Martin's novel weaves in and around that mystery, introducing the reader to the extended family of the captain of the Mary Celeste, including the wife who was on board with him when the ship disappears. The wife's sister, already a little unbalanced and convinced that she communicates with the dead, abandons her grieving family to re-invent herself as Violet Petra, a rising star within the spiritualist movement, which reached the height of its fevered fervor in late 19th century America. Then we meet a character named Arthur Conan Doyle, a young man who wants to become a writer, who hears the story of the Mary Celeste and decides to write a sensationalized (and entirely fictionalized) account of its last days. This account is the first step in his achieving world wide acclaim as a writer, but it also links him irrevocably with Violet Petra and the journalist who is hoping to expose Petra as a fraud.
Intriguing, no? We get a real feel for Martin's range in this novel. There are thrilling and terrifying scenes at sea interspersed with domestic scenes from those who remained at home, quiet in their desperation. She moves the story forward with a variety of styles and means: a straightforward, third person narrative, journal entries from various characters, newspaper clippings, a story within a story, and excerpts from the journalist's memoir.
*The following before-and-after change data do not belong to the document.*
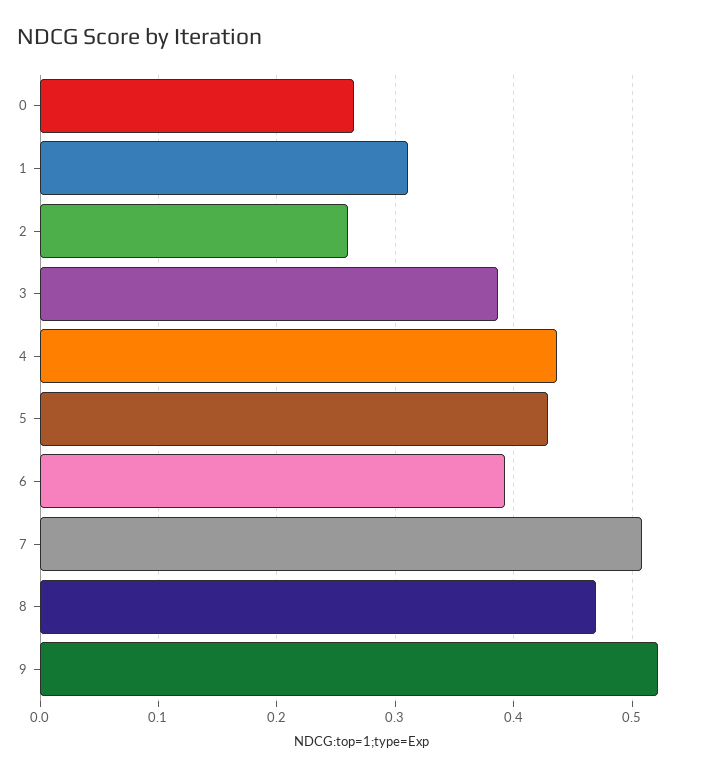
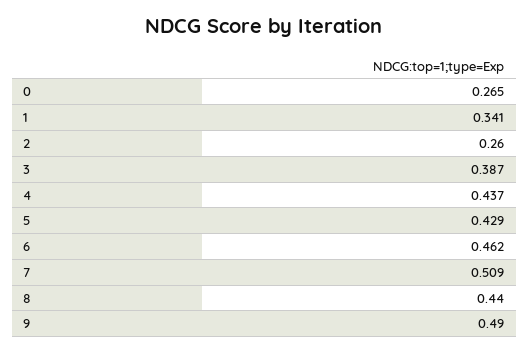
  {
    "0": 0.265,
-   "1": 0.31,
+   "1": 0.341,
    "2": 0.26,
    "3": 0.387,
    "4": 0.437,
    "5": 0.429,
-   "6": 0.39,
+   "6": 0.462,
    "7": 0.509,
-   "8": 0.47,
+   "8": 0.44,
-   "9": 0.52
+   "9": 0.49
  }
I am not entirely sure why Martin doesn't have a wider readership. She won the Orange Prize for her previous historical novel, Property, and her critically acclaimed story of Dr Jekyll's housekeeper, Mary Reilly, was turned into a film by the same name. I've not run across many of her readers, and that just puzzles me. Full disclosure: I know the author a little, as she teaches at the college across the street from my bookshop, and I worked for a couple of years alongside the woman who was her research assistant on this very book. Even if I didn't have these connections, however, I'd still be surprised at not encountering more bloggers who read Martin. Her writing is solidly good and always serves the story, and when she's writing historical fiction, she's absolutely at the top of her game.
NB: The Ghost of the Mary Celeste will be published later this month by Nan A Talese, an imprint of Doubleday. I read an advance reading copy provided by the publisher.